:: TASK BRIEF ::
Render every line of the material below as a JSON list of strings, one string per line, leaving out any blank lines.

:: RECORDED INFORMATION ::
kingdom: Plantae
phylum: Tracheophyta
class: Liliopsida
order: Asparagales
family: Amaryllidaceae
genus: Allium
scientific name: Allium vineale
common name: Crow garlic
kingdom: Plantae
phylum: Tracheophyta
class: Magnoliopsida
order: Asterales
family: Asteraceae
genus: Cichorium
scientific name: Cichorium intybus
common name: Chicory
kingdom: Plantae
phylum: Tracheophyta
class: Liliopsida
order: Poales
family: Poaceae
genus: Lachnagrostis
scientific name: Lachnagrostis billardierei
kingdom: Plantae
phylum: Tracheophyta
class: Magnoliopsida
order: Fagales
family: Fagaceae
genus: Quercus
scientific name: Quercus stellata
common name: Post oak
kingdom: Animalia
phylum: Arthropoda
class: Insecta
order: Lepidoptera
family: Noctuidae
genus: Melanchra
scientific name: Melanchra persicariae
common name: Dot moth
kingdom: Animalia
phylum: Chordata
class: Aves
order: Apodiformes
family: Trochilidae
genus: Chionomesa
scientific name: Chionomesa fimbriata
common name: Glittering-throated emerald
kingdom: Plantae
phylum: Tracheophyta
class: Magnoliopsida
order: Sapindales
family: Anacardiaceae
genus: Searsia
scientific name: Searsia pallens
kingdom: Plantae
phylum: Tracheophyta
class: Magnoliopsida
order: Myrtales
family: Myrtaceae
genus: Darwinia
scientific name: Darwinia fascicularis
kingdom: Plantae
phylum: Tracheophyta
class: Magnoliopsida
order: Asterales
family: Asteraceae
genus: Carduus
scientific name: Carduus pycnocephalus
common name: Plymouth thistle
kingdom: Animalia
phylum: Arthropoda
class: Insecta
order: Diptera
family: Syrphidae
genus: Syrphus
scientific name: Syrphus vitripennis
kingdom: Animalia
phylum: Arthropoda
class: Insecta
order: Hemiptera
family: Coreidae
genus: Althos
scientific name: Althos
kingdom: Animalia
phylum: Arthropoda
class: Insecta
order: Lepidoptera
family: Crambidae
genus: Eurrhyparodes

:: FINISHED TASK ::
[
  "kingdom: Plantae",
  "phylum: Tracheophyta",
  "class: Liliopsida",
  "order: Asparagales",
  "family: Amaryllidaceae",
  "genus: Allium",
  "scientific name: Allium vineale",
  "common name: Crow garlic",
  "kingdom: Plantae",
  "phylum: Tracheophyta",
  "class: Magnoliopsida",
  "order: Asterales",
  "family: Asteraceae",
  "genus: Cichorium",
  "scientific name: Cichorium intybus",
  "common name: Chicory",
  "kingdom: Plantae",
  "phylum: Tracheophyta",
  "class: Liliopsida",
  "order: Poales",
  "family: Poaceae",
  "genus: Lachnagrostis",
  "scientific name: Lachnagrostis billardierei",
  "kingdom: Plantae",
  "phylum: Tracheophyta",
  "class: Magnoliopsida",
  "order: Fagales",
  "family: Fagaceae",
  "genus: Quercus",
  "scientific name: Quercus stellata",
  "common name: Post oak",
  "kingdom: Animalia",
  "phylum: Arthropoda",
  "class: Insecta",
  "order: Lepidoptera",
  "family: Noctuidae",
  "genus: Melanchra",
  "scientific name: Melanchra persicariae",
  "common name: Dot moth",
  "kingdom: Animalia",
  "phylum: Chordata",
  "class: Aves",
  "order: Apodiformes",
  "family: Trochilidae",
  "genus: Chionomesa",
  "scientific name: Chionomesa fimbriata",
  "common name: Glittering-throated emerald",
  "kingdom: Plantae",
  "phylum: Tracheophyta",
  "class: Magnoliopsida",
  "order: Sapindales",
  "family: Anacardiaceae",
  "genus: Searsia",
  "scientific name: Searsia pallens",
  "kingdom: Plantae",
  "phylum: Tracheophyta",
  "class: Magnoliopsida",
  "order: Myrtales",
  "family: Myrtaceae",
  "genus: Darwinia",
  "scientific name: Darwinia fascicularis",
  "kingdom: Plantae",
  "phylum: Tracheophyta",
  "class: Magnoliopsida",
  "order: Asterales",
  "family: Asteraceae",
  "genus: Carduus",
  "scientific name: Carduus pycnocephalus",
  "common name: Plymouth thistle",
  "kingdom: Animalia",
  "phylum: Arthropoda",
  "class: Insecta",
  "order: Diptera",
  "family: Syrphidae",
  "genus: Syrphus",
  "scientific name: Syrphus vitripennis",
  "kingdom: Animalia",
  "phylum: Arthropoda",
  "class: Insecta",
  "order: Hemiptera",
  "family: Coreidae",
  "genus: Althos",
  "scientific name: Althos",
  "kingdom: Animalia",
  "phylum: Arthropoda",
  "class: Insecta",
  "order: Lepidoptera",
  "family: Crambidae",
  "genus: Eurrhyparodes"
]